Did you see that Memphis's investigation provided no proof that he cheated?

Anyway, while I have no specific dog in the fight of whether he did cheat or did not cheat, I do have a dog in the fight of whether it's relevant.

It's not.

Who cares? A SAT score to get into Memphis to play basketball for a season is about as relevant and useful as if there was 40 yard dash requirement for my daughter to get into Harvard Medical.

It's pointless. Derrick Rose's college education was playing basketball at Memphis. The coaching he received there was a step towards allowing him to complete his dreams and play on the next level. The book stuff involved is an outdated dinosaur concept.

At big time schools, the basketball players are not there to complete courses, they're there to get a basketball education and that's just what Rose received. Instead of blaming the athletes for the rules infractions, we should take a much harsher look on a system which creates cheaters out of virtually ever high level athlete.

It's just that few get caught. If you don't think that 90% of the top recruits in major sports are getting paid off then you're as naive as Sammy Sosa's five remaining fans who don't think he took steroids.

Colleges stand to make 10s of millions off one premier kid in basketball, but people really think that these kids aren't getting paid under the table or having the colleges help them with grades if required? Please.

When in doubt follow the money. The colleges have everything to gain by cheating and the system mandates it. That's why John Calipari has another ultra high paying job even after getting busted for cheating twice now.

◇ ◇ ◇ ◇ ◇ ◇ ◇

■ EXERCISE BRIEF:
Please extract the passage of the Derrick Rose commentary between "It's pointless. Derrick" and "high level athlete.", inclusive, copying it word for word.

(Collected data entries)

◇ ◇ ◇ ◇ ◇ ◇ ◇

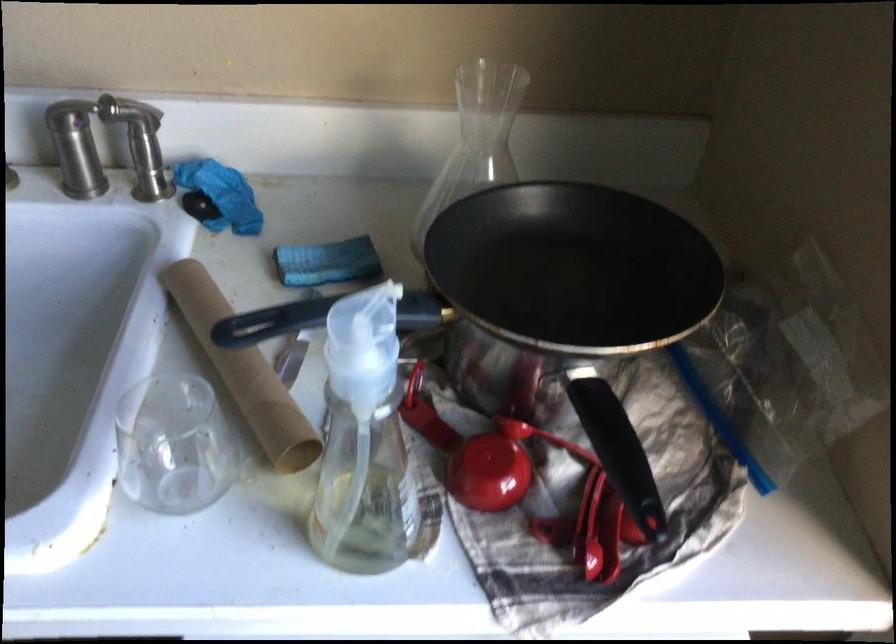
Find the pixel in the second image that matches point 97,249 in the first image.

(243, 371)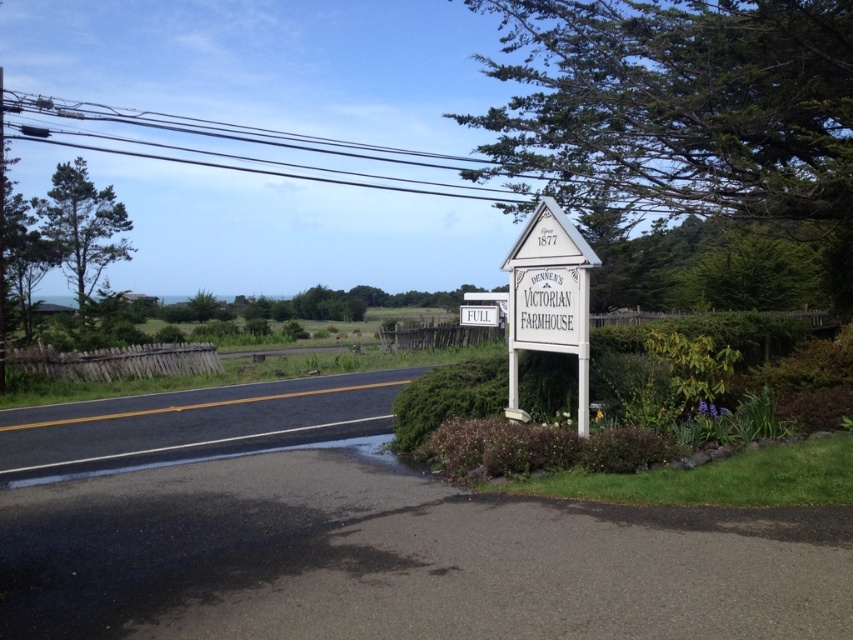
You are a tourist driving along the road and see the white wooden sign at center and the white matte sign at center. According to their positions, which sign should you look at first if you want to read both signs as you approach them?

The white wooden sign at center is to the right of the white matte sign at center, so as you approach them, you should look at the white matte sign at center first since it is on the left side.

You are a tourist driving along the road and see the white wooden sign at center and the white matte sign at center. Which one do you need to look at first as you approach them?

The white wooden sign at center is closer to the viewer than the white matte sign at center, so you should look at the white wooden sign at center first as you approach them.

You are standing at the point labeled point (466, 320) and want to walk towards the farmhouse sign. Which direction should you move relative to point (511, 387)?

You should move towards point (511, 387) because it is closer to the viewer, so moving in that direction will bring you closer to the farmhouse sign.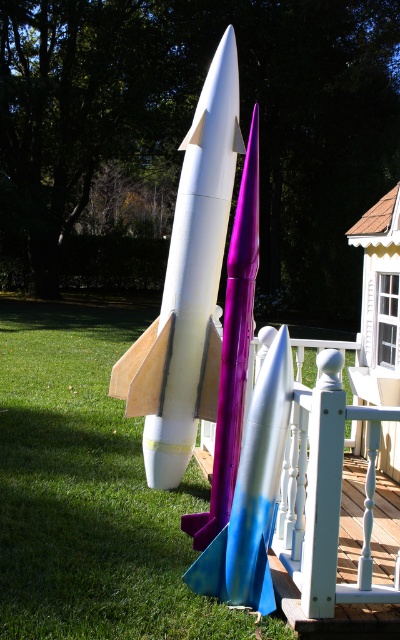
Question: Among these points, which one is nearest to the camera?

Choices:
 (A) (112, 444)
 (B) (216, 547)
 (C) (231, 420)

Answer: (B)

Question: Can you confirm if green grass at center is thinner than purple glossy rocket at center?

Choices:
 (A) yes
 (B) no

Answer: (B)

Question: Does white matte rocket at center appear on the right side of purple glossy rocket at center?

Choices:
 (A) yes
 (B) no

Answer: (B)

Question: Does white matte rocket at center have a lesser width compared to purple glossy rocket at center?

Choices:
 (A) yes
 (B) no

Answer: (B)

Question: Among these points, which one is nearest to the camera?

Choices:
 (A) (181, 300)
 (B) (27, 564)

Answer: (B)

Question: Which point appears closest to the camera in this image?

Choices:
 (A) (84, 589)
 (B) (164, 428)
 (C) (250, 332)

Answer: (A)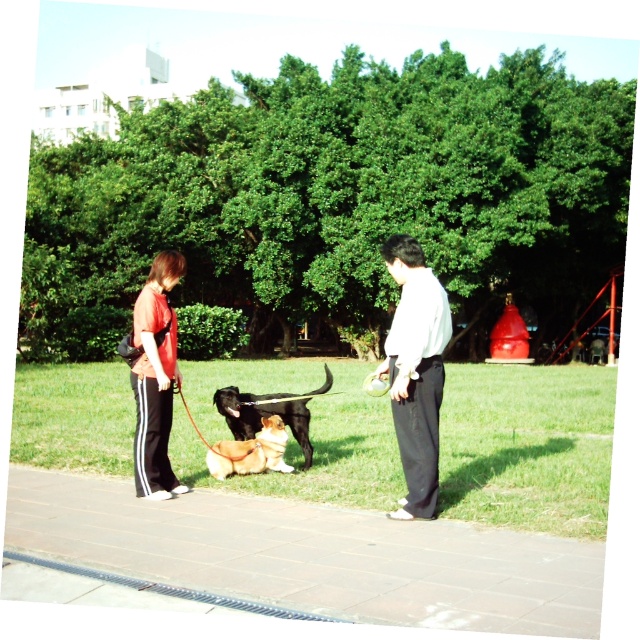
You are standing at the origin point in the park. There is a light blue shirt at center located at point (416, 371). Can you walk straight from your current position to reach the light blue shirt at center without crossing any obstacles?

Yes, since the light blue shirt at center is located at point (416, 371), which is directly in front of you along the straight path, there are no obstacles mentioned in the scene description to block your way.

You are standing at the edge of the gray concrete pavement at lower center. If you walk straight ahead, will you step onto the grassy area or stay on the pavement?

Since the gray concrete pavement at lower center is positioned at point (x=316, y=554), walking straight ahead from there would lead you onto the grassy area as the pavement ends beyond that point.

◇ ◇ ◇ ◇ ◇ ◇ ◇

■ ANSWER TO THIS PROBLEM:
It's pointless. Derrick Rose's college education was playing basketball at Memphis. The coaching he received there was a step towards allowing him to complete his dreams and play on the next level. The book stuff involved is an outdated dinosaur concept.

At big time schools, the basketball players are not there to complete courses, they're there to get a basketball education and that's just what Rose received. Instead of blaming the athletes for the rules infractions, we should take a much harsher look on a system which creates cheaters out of virtually ever high level athlete.